Bridging Gender Dynamics in the Workplace

A few years ago, a friend had a “great” idea that would compete with Groupon (this is when daily deal sites were just on the precipice). He wanted us to help him launch the business, but it was just an idea in his head. There wasn’t a website, no merchants, and certainly no customers.

Always up for a good challenge—and excited by his passion—we agreed to help him get started. In our very first meeting, he spent two hours berating his team in front of us, an outsourced communications firm. He talked over and interrupted his chief operating officer, a woman who was highly educated and had experience taking two startups public, so often that she finally resigned herself to not contributing at all.

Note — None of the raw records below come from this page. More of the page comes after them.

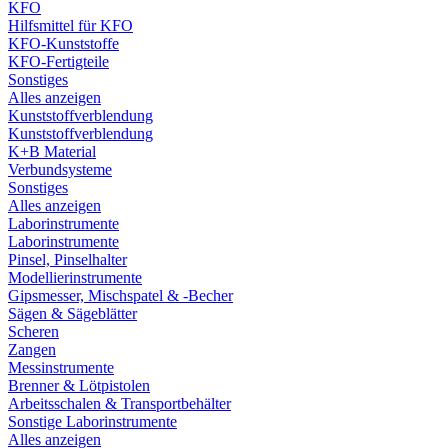
KFO
Hilfsmittel für KFO
KFO-Kunststoffe
KFO-Fertigteile
Sonstiges
Alles anzeigen
Kunststoffverblendung
Kunststoffverblendung
K+B Material
Verbundsysteme
Sonstiges
Alles anzeigen
Laborinstrumente
Laborinstrumente
Pinsel, Pinselhalter
Modellierinstrumente
Gipsmesser, Mischspatel & -Becher
Sägen & Sägeblätter
Scheren
Zangen
Messinstrumente
Brenner & Lötpistolen
Arbeitsschalen & Transportbehälter
Sonstige Laborinstrumente
Alles anzeigen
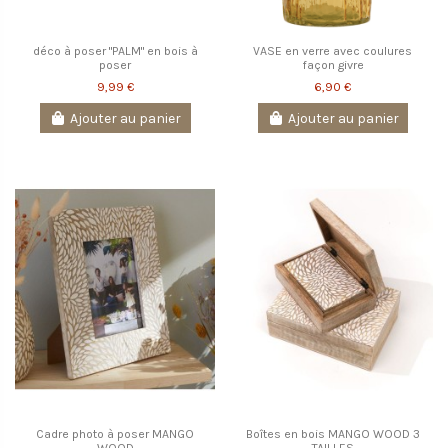
déco à poser "PALM" en bois à
VASE en verre avec coulures
poser
façon givre
9,99 €
6,90 €
Ajouter au panier
Ajouter au panier
Cadre photo à poser MANGO
Boîtes en bois MANGO WOOD 3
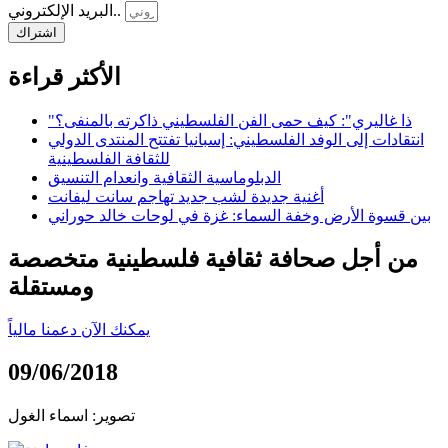
البريد الإلكتروني..
اشتراك
الأكثر قراءة
"ذا غاليري": كيف حمى الفن الفلسطيني ذاكرته بالمنفى؟
انتقادات إلى الوفد الفلسطيني: إسبانيا تفتتح المنتدى الدولي
للثقافة الفلسطينية
الدبلوماسية الثقافية وانعدام التنسيق
أغنية جديدة لشب جديد تهاجم سانت ليفانت
بين قسوة الأرض وخفة السماء: غزة في لوحات خالد حوراني
من أجل صحافة ثقافية فلسطينية متخصصة
ومستقلة
يمكنك الآن دعمنا مالياً
09/06/2018
تصوير: اسماء الغول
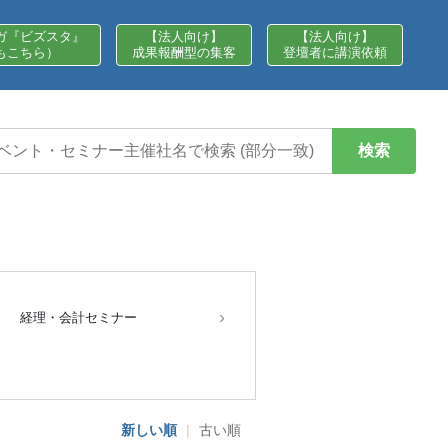
ガ『ビズスタ』
【法人向け】
【法人向け】
もこちら）
成果報酬型の集客
登壇者に講演依頼
検索
経理・会計セミナー
新しい順
|
古い順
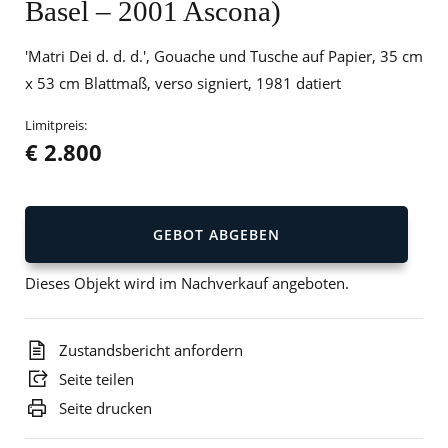
Basel – 2001 Ascona)
'Matri Dei d. d. d.', Gouache und Tusche auf Papier, 35 cm
x 53 cm Blattmaß, verso signiert, 1981 datiert
Limitpreis:
€ 2.800
GEBOT ABGEBEN
Dieses Objekt wird im Nachverkauf angeboten.
Zustandsbericht anfordern
Seite teilen
Seite drucken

And then he turned his attention to us. This was the first time he’d met my team—mostly women—and he was not shy in telling them what he thought about their looks and their “supposed” resumes, which he had culled from LinkedIn. We all sat through it, shocked and not really certain of what to say. And then he capped the meeting off by saying, “Don’t screw this up” (but “screw” was a different word).

Fuming, I went back to the office and resigned the account, on only the second day of doing business with him. Needless to say, he’s no longer a client or a friend.

My experience is repeated in board rooms every day, with smart, capable women being interrupted and talked over. Having their agenda items pushed aside as a male colleague goes on a tangent that eats up the entire meeting time. Being called bossy or intimidating in our performance reviews for having the audacity to speak up and speak over our male colleagues when we finally get tired of not being heard. Or, worse, sued for breach of contract after resigning a client on day two.

A recent study by McKinsey and Facebook executive Sheryl Sandberg's LeanIn.org group uncovered these examples of the workplace gender gap in action:

  • Women are more likely to be ignored at meetings, with 74 percent of men "able to participate meaningfully" vs 67 percent of women.
  • Women are less likely to be consulted for input on important decisions, with 63 percent of men being asked to share their thoughts as compared to 56 percent of women.

While these findings aren’t surprising, what has been (pleasantly) surprising is how much more we’ve been talking about this issue lately, which I credit to the 2016 election media coverage. If there’s been one silver lining to what was an unprecedentedly unpleasant and less than civil election campaign it’s the new awareness amongst many men of the gender dynamics going on in their workplaces.

Although these issues have been going on since women joined the workforce, there was something about seeing it on the public stage—televised into our living rooms—that made it unmissable. There was Donald Trump stalking Hillary Clinton across the stage, constantly talking over her in the debates, or calling her “a nasty woman.” Not that the other side was without their faults—we still remember Bernie Sanders snapping “let me finish” at Clinton.

Since the election, I’ve had several male colleagues stop mid-sentence while talking to me—realizing they hard started talking down to me, “mansplaining” if you will, on a topic I was just as well-versed in.

Why, in fact, I can wrap my pretty little head around that concept, thank-you-very-much!

Unfortunately, being talked-over for years means I—and many other women— have learned that if you want to be heard in a business setting, that means you have to interrupt and talk over other people. After a recent team meeting, in fact, several of my team members checked in with each other horrified to realize they had been doing just that—not out of disrespect but because of the years of deep conditioning.

So how can we stop bullying each other in the workplace and start listening? Here are a few ideas:

  • Don’t hold free-form meetings. Have an agenda with scheduled blocks of times for specific topics and speakers. Make sure all involved parties get equal time to speak. Schedule a follow-up meeting if time runs out.
  • Ask interrupters to wait. I hate to say you should interrupt the interrupters, but you should. Politely let them know they’ll have their turn. Their colleague has the floor and should be allowed to finish speaking. If you work somewhere you worry this would get you fired, it’s time to find a new job.
  • Don’t accept being talked down to. Hold your ground, claim your position, and own your area of expertise.
  • Don’t be catty. Yes, we all have opinions from time-to-time about other people’s appearances. But as a professional you need to keep them to yourself and model professional behavior. That way, when a sexist comment about someone’s appearance is made, you can feel confident about turning to the person who made it and saying “It’s not professional to speak about your colleague’s appearance.
  • Don’t just “let it go.” No matter how many times you’ve sat through Frozen recently (and for some of us it’s many, many times), don’t just let the casual sexism and sexual harassment in your workplace go. Speak up and ask the person to stop, and involve your management team or HR if necessary.

The only way we can bridge gender dynamics in the workforce is to work together. Be kind to one another. Speak up for one another. And don’t put up with sexism or harassment.